From the evidence presented, and in relying on the judicial authorities cited above, I find that since there was no agreement between the Plaintiff as well as the 1st Defendant in respect of the purchase price, their beneficial interest should be based on what each of them contributed towards the same in relation to the acquisition of the suit property. I further find that there was indeed an element of constructive and resulting trust created by the 1st Defendant in signing the Sale Agreement but not paying for the purchase price. It is against the foregoing that I hold that the Plaintiff is solely entitled to ownership and possession of land parcel number

KAJIADO/ KITENGELA/ [...................] and that the 1st Defendant’s interest in the suit land was only held in trust for the Plaintiff

The 1st Defendant filed a Counterclaim seeking that he be registered a  co-owner of the suit land. Based on the evidence presented, the burden of proof was upon him to prove he indeed contributed towards the payment of the purchase price. The statements he provided as evidence are not conclusive proof that he indeed paid the Kshs. 354, 000 as claimed.  From a glimpse of his bank statement, as I have stated above, in the month of September, 2013 alone, he only withdrew Kshs. 29, 350, which he had claimed in his evidence was also used in catering for the household expenses and paying fare for the Plaintiff to work.
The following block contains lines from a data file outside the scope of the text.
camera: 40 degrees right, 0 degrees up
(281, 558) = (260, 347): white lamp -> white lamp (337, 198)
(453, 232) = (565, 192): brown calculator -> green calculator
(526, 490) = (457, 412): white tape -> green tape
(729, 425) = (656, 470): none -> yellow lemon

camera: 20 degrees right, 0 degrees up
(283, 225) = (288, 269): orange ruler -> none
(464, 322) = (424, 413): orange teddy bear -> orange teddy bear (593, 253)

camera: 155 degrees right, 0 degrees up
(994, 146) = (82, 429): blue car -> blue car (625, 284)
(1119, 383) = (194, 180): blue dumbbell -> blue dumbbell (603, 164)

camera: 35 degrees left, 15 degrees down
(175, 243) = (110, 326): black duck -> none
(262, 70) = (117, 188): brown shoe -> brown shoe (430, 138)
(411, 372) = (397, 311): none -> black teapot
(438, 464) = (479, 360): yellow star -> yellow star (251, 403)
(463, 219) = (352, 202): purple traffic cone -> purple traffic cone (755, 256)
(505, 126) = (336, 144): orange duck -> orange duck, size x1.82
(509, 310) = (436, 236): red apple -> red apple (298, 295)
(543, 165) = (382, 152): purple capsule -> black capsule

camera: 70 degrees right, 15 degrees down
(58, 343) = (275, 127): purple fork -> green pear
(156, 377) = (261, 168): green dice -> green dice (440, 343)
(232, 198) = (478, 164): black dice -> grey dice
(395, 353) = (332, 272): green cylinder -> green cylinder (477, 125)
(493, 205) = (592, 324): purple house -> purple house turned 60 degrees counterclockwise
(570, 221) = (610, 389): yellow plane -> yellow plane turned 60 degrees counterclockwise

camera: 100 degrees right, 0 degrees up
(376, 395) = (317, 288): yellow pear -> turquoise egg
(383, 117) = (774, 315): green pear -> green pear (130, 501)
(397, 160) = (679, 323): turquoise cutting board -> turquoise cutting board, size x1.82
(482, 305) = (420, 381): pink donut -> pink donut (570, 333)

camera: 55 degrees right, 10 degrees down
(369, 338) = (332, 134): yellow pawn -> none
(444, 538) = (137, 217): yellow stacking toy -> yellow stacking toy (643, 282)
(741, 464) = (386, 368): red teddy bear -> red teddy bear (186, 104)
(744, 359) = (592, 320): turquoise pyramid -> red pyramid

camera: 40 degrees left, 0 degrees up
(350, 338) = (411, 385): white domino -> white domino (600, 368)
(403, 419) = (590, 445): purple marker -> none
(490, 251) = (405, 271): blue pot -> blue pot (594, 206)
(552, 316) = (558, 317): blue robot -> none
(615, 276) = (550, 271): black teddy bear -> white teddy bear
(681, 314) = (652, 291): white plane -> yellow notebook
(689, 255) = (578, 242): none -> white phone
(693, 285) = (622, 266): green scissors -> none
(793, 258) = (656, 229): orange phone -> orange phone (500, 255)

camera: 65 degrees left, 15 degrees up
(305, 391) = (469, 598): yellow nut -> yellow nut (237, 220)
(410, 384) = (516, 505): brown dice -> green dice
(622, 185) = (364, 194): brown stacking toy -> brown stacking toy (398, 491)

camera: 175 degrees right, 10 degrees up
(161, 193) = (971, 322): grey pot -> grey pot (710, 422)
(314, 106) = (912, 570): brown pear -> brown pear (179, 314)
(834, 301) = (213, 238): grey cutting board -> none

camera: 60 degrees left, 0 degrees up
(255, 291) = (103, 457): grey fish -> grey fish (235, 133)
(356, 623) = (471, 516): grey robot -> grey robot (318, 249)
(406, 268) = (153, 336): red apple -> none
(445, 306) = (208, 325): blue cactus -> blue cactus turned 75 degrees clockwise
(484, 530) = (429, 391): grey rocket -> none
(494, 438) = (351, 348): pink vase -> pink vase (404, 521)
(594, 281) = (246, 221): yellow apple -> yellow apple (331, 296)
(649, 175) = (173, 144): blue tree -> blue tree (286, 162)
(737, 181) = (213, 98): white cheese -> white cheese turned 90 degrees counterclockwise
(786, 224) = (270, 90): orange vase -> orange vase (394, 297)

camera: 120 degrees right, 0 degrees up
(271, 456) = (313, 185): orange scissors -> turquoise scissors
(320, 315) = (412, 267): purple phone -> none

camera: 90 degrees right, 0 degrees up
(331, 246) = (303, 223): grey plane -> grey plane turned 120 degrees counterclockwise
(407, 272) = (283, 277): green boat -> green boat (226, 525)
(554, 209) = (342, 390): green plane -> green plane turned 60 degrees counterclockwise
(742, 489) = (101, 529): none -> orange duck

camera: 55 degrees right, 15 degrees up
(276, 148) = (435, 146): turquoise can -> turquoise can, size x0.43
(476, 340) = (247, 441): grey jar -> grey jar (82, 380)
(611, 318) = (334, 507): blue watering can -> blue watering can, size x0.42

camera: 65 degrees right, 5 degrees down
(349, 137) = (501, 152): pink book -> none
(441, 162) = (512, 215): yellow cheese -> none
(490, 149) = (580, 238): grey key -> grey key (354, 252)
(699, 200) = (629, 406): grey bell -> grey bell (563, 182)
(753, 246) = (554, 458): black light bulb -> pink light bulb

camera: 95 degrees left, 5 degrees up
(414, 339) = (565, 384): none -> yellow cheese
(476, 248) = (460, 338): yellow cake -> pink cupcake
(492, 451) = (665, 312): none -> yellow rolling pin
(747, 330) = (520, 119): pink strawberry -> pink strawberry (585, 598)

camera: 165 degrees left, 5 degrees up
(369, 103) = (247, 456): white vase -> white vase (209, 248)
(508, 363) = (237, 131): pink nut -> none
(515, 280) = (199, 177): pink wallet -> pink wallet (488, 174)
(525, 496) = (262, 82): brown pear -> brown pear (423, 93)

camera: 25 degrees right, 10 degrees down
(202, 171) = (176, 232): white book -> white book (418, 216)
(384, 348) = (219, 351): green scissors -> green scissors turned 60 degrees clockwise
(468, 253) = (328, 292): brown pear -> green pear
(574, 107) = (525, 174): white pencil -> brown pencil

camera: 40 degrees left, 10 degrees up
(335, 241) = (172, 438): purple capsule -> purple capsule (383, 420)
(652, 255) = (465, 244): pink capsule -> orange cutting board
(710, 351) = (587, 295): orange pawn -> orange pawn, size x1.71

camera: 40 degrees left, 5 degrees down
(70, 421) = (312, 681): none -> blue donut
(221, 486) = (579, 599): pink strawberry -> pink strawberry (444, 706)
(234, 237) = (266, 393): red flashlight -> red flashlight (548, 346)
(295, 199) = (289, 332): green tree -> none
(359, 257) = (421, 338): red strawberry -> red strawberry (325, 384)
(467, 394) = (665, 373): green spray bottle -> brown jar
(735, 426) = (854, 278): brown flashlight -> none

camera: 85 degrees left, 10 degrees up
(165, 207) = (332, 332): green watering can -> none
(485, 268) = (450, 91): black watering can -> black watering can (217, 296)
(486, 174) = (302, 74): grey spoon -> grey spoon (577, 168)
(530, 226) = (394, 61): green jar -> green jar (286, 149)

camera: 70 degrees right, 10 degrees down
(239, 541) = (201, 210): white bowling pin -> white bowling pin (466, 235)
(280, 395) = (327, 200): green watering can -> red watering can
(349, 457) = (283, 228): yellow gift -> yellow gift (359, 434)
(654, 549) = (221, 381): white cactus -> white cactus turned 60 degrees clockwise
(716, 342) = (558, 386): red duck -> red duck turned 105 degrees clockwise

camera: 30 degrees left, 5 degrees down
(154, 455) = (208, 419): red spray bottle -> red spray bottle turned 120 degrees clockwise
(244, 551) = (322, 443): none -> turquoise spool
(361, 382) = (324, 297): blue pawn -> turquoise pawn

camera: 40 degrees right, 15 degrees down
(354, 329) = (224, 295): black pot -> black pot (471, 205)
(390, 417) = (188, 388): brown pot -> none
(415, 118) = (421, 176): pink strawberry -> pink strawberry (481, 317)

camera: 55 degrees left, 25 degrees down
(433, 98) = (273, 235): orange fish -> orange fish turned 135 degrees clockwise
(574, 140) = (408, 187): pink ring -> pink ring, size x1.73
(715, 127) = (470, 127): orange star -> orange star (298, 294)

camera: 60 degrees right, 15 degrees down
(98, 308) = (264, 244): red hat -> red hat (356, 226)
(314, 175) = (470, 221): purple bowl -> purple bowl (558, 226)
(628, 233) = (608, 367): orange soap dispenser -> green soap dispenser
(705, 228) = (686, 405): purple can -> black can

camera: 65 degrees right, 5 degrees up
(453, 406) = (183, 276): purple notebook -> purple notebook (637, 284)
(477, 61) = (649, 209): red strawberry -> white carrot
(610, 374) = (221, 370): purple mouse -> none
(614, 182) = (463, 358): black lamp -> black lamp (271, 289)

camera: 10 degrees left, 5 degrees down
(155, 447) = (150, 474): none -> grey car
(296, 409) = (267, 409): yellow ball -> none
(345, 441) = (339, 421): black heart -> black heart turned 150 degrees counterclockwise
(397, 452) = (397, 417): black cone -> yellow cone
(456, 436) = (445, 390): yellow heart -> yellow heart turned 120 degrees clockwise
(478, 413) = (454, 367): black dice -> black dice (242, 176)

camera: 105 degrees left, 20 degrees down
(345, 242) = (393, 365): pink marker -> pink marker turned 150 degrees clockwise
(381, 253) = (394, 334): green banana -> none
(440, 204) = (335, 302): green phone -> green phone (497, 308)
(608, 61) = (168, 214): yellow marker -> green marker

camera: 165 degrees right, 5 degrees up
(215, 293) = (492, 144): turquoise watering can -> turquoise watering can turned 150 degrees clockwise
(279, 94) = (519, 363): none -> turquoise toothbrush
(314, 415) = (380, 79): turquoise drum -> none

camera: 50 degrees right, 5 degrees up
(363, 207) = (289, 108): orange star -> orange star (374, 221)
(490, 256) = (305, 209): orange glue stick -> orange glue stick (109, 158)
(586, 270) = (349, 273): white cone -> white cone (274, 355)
In the circumstances I find that the 1st Defendant did not contribute towards the payment of the purchase price and hence is not entitled to the orders sought in the counterclaim which I proceed to dismiss.

As for the 2nd and 3rd Defendants, I will exonerate them from this suit, and since they expressed their willingness to transfer the suit land to the purchasers, I will direct them to transfer the suit land to the Plaintiff within 90 days from the date hereof, failure of which they refund the purchase price including interest to her.

Who should bear the costs of the suit?

Since this suit emanated from two parties who were initially married but now separated, I find that it would be pertinent if each party bore their own costs.

In the circumstances, I find that the Plaintiff has proved her case on a balance of probability and proceed to make the following order:

a) The Plaintiff be and is hereby solely entitled to land parcel number KAJIADO/ KITENGELA/ [...................].

b) The 2nd and 3rd Defendants do proceed to effect transfer of land parcel number KAJIADO/ KITENGELA/ [...................] to the Plaintiff within ninety (90) days from the date hereof, failure of which the Plaintiff will be entitled to a refund of Kshs. 750,000 with interest at court rates as from September, 2013 until payment in full.

c)  Each party to bear their own costs

Dated signed and delivered in open court at Kajiado this 30th day of July, 2018.